Another fallout from the Cambridge Analytica scandal was Facebook’s revelation on Wednesday that “malicious actors” used the platform’s search tools to obtain personal information of millions of users. Until Wednesday, third parties could do this merely by running a script that enters phone numbers or email addresses into Facebook’s search function in order to create a database.

“Given the scale and sophistication of the activity we’ve seen, we believe most people on Facebook could have had their public profile scraped in this way,” Chief Technology Officer Mike Schroepfer wrote in statement. “So we have now disabled this feature. We’re also making changes to account recovery to reduce the risk of scraping as well.”

Secret deletion of Zuckerberg’s messages

Facebook users can’t delete messages from someone’s inbox they sent a message to, but Zuckerberg can, according to a recent TechCrunch report. The site reviewed old messages sent between sources and Zuckerberg and, strangely, Zuckerberg’s messages were removed despite their responses still being viewable.

Facebook told the outlet it was a corporate security measure. “After Sony Pictures’ emails were hacked in 2014 we made a number of changes to protect our executives’ communications,” the company said in a statement to TechCrunch. “These included limiting the retention period for Mark’s messages in Messenger. We did so in full compliance with our legal obligations to preserve messages.”

But questions remain over why Facebook never publicly disclosed these measures. On Friday, Facebook said it would create an “unsend” feature within the next few months, and that Zuckerberg would be barred from using the feature until it was available to everyone.

Photo and link scans over Messenger

Another privacy-related revelation over the past week: Facebook scans images and links sent between users via Messenger, according to Bloomberg. The company says the practice is done in order to flag content that doesn’t adhere to the platform’s standards. While the practice might sound good in theory, some users took issue with it at a time when Facebook’s ability to uphold privacy is under scrutiny.

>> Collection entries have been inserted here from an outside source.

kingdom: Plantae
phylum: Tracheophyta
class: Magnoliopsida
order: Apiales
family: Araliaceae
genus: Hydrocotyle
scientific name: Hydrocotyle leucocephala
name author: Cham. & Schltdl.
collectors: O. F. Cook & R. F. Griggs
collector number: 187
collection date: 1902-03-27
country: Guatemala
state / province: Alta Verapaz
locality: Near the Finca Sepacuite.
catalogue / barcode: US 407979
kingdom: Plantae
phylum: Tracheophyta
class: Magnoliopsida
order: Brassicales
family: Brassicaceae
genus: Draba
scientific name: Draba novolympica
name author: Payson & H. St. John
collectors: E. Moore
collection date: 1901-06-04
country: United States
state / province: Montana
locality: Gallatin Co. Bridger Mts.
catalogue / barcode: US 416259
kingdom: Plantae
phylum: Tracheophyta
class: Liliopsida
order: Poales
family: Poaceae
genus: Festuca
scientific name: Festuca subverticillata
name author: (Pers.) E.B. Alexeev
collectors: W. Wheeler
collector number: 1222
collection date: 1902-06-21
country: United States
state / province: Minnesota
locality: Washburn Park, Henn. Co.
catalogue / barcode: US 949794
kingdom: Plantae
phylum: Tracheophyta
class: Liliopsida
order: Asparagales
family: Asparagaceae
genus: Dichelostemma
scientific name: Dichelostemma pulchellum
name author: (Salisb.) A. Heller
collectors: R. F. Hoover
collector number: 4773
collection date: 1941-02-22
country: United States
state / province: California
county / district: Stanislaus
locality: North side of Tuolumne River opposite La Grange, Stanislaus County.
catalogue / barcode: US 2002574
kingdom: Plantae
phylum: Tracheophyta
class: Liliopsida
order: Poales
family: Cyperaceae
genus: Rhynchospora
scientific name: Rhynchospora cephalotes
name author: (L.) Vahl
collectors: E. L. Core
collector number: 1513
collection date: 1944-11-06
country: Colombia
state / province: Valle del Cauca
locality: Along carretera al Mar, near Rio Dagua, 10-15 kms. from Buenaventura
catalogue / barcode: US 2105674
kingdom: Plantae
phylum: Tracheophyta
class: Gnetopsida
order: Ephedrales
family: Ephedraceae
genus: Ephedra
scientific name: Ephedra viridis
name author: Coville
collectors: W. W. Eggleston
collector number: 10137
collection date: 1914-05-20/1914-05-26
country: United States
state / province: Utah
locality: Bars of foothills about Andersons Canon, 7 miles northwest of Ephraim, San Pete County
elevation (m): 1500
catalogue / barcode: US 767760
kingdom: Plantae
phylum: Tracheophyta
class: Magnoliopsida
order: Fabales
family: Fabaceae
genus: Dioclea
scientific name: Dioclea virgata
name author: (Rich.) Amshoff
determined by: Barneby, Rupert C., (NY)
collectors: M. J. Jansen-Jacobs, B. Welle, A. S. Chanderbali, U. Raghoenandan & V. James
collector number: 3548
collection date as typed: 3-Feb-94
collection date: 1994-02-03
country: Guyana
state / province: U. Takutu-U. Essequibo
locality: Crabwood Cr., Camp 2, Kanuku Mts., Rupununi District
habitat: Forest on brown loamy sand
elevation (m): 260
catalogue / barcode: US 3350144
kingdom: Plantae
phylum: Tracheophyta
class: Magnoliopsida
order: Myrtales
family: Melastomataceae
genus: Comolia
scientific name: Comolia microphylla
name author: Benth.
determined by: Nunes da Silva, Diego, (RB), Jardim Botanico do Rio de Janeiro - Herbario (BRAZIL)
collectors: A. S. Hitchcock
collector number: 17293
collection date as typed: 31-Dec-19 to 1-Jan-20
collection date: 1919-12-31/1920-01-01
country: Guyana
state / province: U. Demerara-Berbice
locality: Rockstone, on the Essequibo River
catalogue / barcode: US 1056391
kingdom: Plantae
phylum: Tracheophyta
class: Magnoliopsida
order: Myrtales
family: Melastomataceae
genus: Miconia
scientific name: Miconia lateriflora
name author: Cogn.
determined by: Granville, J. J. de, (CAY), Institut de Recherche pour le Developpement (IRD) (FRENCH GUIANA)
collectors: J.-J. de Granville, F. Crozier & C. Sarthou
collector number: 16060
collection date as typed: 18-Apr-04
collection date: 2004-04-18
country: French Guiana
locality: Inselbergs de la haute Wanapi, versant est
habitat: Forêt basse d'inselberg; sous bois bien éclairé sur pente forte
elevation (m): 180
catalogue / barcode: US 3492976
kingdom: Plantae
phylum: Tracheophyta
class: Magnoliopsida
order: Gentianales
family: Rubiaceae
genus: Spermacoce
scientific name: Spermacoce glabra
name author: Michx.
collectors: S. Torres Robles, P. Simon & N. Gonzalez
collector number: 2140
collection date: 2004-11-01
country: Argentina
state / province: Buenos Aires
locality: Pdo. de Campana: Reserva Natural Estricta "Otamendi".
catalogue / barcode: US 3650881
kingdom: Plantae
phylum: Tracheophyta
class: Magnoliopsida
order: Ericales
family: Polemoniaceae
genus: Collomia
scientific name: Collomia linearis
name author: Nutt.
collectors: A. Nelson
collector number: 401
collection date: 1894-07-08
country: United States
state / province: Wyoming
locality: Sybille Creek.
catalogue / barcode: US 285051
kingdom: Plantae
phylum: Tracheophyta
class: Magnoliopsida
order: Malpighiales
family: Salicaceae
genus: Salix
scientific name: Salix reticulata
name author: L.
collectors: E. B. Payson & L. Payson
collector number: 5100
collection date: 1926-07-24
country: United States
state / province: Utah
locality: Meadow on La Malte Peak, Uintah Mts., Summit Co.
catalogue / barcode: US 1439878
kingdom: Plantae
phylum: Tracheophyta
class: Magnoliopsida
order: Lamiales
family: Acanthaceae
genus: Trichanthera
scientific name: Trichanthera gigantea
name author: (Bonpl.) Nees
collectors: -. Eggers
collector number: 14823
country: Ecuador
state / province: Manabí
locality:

Facebook stands by the measure. “For example, on Messenger, when you send a photo, our automated systems scan it using photo matching technology to detect known child exploitation imagery or when you send a link, we scan it for malware or viruses,” a Facebook Messenger spokeswoman told Bloomberg. “Facebook designed these automated tools so we can rapidly stop abusive behavior on our platform.”

Spreading hate speech in Myanmar

Once again, Zuckerberg came under fire this week after he told Vox’s Ezra Klein that Facebook helped snuff out anti-Rohingya propaganda through the Messenger scans mentioned above. While conceding that users can take advantage of Facebook’s tools, Zuckerberg said, “In that case, our systems detect that that’s going on. We stop those messages from going through.”

In response, six organizations in Myanmar signed a letter to Zuckerberg rejecting the CEO’s claim. “The Messenger platform (at least in Myanmar) does not provide a reporting function, which would have enabled concerned individuals to flag the messages to you,” the letter read. “Though these dangerous messages were deliberately pushed to large numbers of people – many people who received them say they did not personally know the sender – your team did not seem to have picked up on the pattern. For all of your data, it would seem that it was our personal connection with senior members of your team which led to the issue being dealt with.”